» **GOAL OF THE EXERCISE**
For the material below, count each line where the string "Right" appears, then return the total alone.

(Beginning of SOURCE RECORDS)

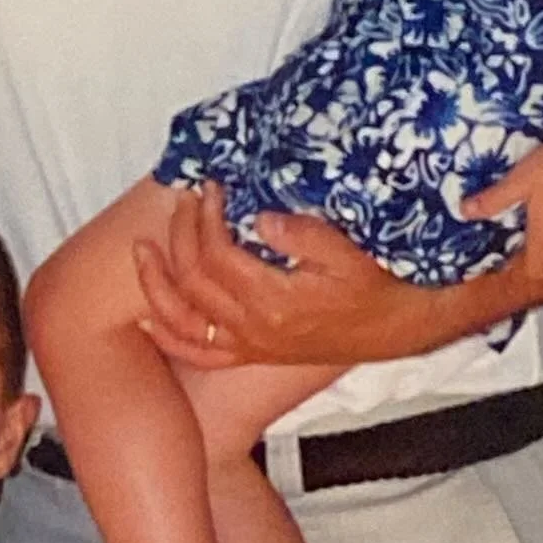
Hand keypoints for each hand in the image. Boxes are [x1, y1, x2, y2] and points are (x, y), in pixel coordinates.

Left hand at [131, 183, 472, 371]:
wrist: (400, 327)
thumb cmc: (377, 287)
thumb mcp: (349, 255)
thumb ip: (304, 235)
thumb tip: (260, 218)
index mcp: (276, 301)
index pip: (218, 256)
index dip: (206, 217)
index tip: (211, 188)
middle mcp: (255, 328)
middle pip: (194, 280)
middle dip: (182, 233)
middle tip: (187, 199)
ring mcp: (251, 344)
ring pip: (183, 321)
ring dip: (156, 284)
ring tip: (142, 249)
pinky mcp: (253, 353)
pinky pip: (198, 353)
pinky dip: (168, 335)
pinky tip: (147, 316)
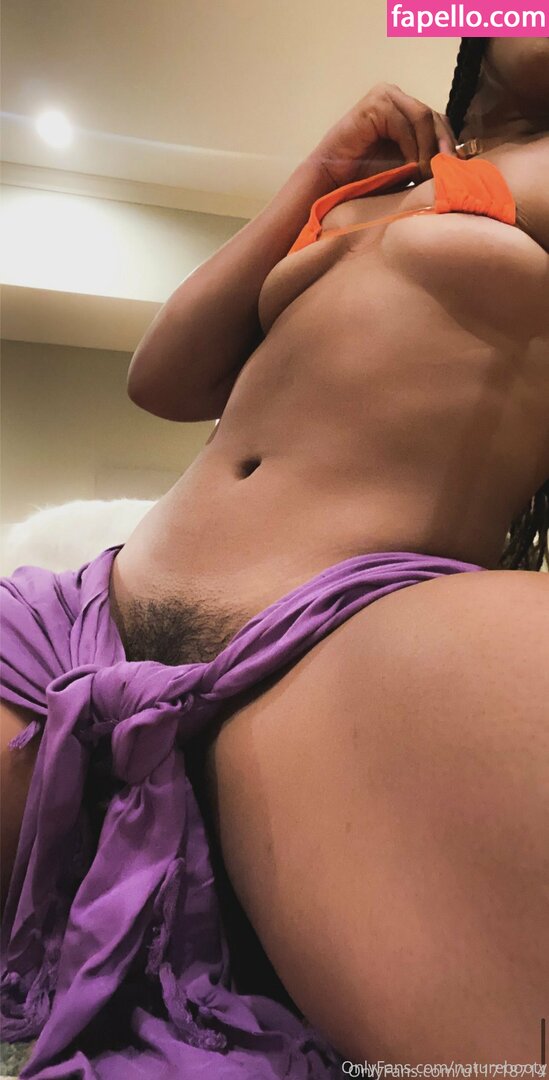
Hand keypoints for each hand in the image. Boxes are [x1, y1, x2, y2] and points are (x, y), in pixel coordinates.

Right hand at [308, 83, 455, 188]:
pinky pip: (404, 124)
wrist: (333, 180)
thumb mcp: (408, 166)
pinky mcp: (376, 103)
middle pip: (435, 117)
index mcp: (407, 109)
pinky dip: (411, 148)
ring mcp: (386, 96)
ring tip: (425, 175)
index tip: (455, 170)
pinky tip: (410, 168)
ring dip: (427, 150)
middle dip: (442, 147)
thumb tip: (458, 163)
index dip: (450, 145)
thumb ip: (428, 157)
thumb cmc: (367, 176)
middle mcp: (398, 98)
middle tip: (445, 173)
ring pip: (423, 118)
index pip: (439, 121)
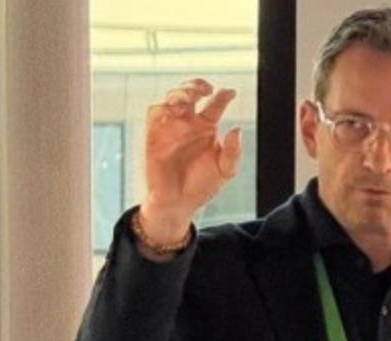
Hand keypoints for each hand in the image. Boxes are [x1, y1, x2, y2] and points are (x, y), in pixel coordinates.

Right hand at [140, 79, 241, 243]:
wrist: (178, 203)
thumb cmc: (202, 186)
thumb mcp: (225, 171)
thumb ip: (233, 152)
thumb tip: (236, 129)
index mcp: (207, 127)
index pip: (216, 104)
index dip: (224, 96)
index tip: (231, 93)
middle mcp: (189, 123)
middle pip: (191, 93)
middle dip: (197, 85)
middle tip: (206, 89)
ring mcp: (171, 127)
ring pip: (172, 98)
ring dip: (180, 92)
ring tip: (191, 97)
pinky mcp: (154, 135)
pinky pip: (155, 113)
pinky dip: (163, 108)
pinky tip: (175, 111)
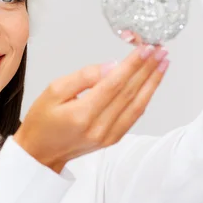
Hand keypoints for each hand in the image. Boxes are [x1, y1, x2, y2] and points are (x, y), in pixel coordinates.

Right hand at [14, 44, 169, 172]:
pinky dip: (146, 97)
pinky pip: (134, 116)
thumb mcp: (53, 90)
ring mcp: (108, 135)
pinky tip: (151, 83)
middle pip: (130, 93)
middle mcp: (99, 127)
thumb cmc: (42, 120)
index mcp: (82, 113)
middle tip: (160, 50)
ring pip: (138, 105)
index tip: (145, 49)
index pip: (114, 84)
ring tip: (163, 63)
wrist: (40, 152)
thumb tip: (111, 66)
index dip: (132, 65)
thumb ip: (83, 77)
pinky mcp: (113, 139)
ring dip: (152, 82)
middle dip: (148, 69)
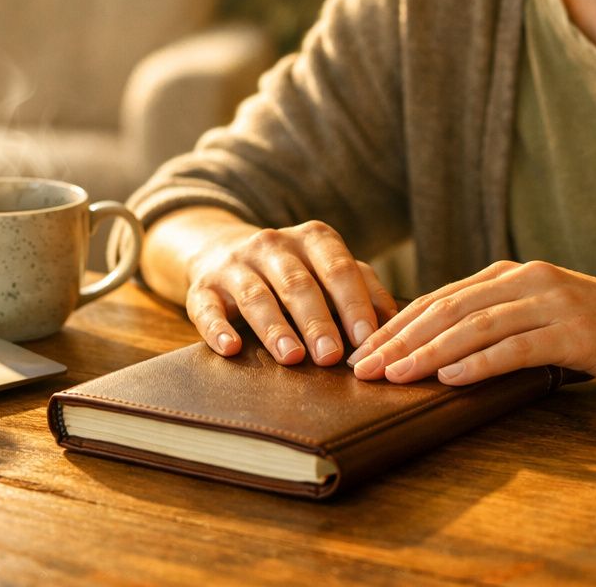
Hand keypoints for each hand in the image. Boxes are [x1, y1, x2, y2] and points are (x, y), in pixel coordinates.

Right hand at [185, 219, 398, 366]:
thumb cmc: (294, 271)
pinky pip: (207, 308)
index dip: (353, 303)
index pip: (338, 268)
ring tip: (291, 357)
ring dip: (275, 328)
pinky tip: (230, 348)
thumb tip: (394, 325)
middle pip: (299, 283)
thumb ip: (363, 289)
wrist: (223, 252)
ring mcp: (235, 264)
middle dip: (317, 321)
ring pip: (256, 295)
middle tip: (332, 357)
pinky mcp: (202, 287)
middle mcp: (273, 244)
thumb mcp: (329, 269)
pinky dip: (217, 329)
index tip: (366, 339)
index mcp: (313, 238)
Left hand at [346, 260, 595, 390]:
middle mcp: (527, 279)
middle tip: (363, 369)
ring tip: (394, 376)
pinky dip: (479, 362)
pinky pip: (517, 346)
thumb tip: (437, 351)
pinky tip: (450, 378)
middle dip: (400, 340)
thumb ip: (497, 322)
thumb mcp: (542, 316)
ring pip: (475, 326)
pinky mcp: (576, 331)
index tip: (363, 353)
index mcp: (512, 274)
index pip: (440, 299)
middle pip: (448, 310)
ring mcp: (552, 302)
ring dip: (428, 353)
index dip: (397, 326)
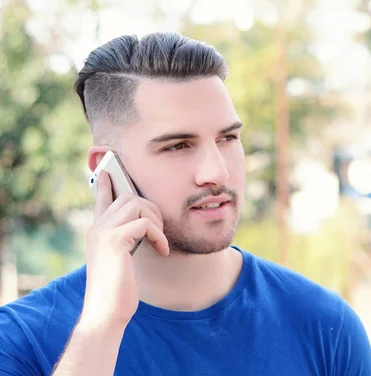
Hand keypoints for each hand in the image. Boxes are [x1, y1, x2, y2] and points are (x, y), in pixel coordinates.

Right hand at [80, 171, 168, 328]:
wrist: (106, 312)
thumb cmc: (117, 290)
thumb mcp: (121, 259)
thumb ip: (126, 239)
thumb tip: (144, 226)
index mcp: (97, 231)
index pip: (101, 198)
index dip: (107, 183)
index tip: (107, 169)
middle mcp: (97, 227)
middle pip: (128, 196)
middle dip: (151, 208)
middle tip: (158, 232)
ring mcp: (103, 232)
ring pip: (136, 203)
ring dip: (155, 221)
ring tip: (159, 242)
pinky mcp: (115, 241)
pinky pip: (144, 223)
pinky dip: (158, 235)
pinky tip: (161, 252)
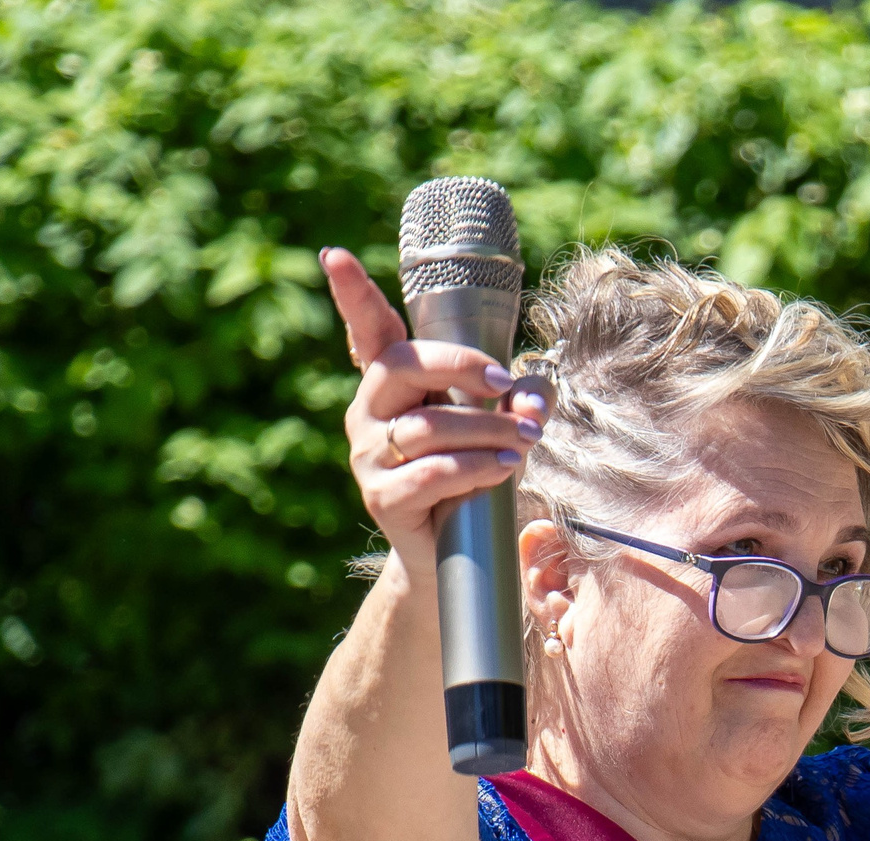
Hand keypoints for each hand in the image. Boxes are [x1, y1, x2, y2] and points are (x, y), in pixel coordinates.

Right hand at [321, 246, 549, 561]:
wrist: (453, 556)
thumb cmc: (475, 474)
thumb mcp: (501, 426)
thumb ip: (522, 398)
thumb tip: (535, 394)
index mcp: (391, 383)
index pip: (369, 331)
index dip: (352, 294)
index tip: (334, 255)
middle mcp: (369, 412)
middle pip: (403, 366)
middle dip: (461, 367)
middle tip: (506, 383)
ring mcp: (369, 456)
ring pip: (427, 426)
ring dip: (486, 430)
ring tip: (524, 440)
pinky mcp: (382, 499)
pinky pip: (431, 474)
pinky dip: (474, 468)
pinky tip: (503, 468)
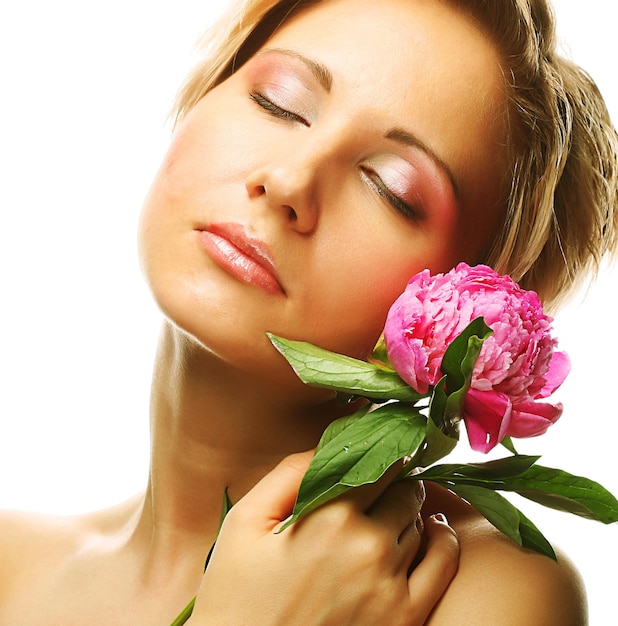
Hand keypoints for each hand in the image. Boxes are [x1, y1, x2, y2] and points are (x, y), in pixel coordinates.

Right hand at [188, 451, 458, 625]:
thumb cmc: (238, 593)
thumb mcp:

(End of SOURCE RECORDS)

» **OUTPUT BELOW**
7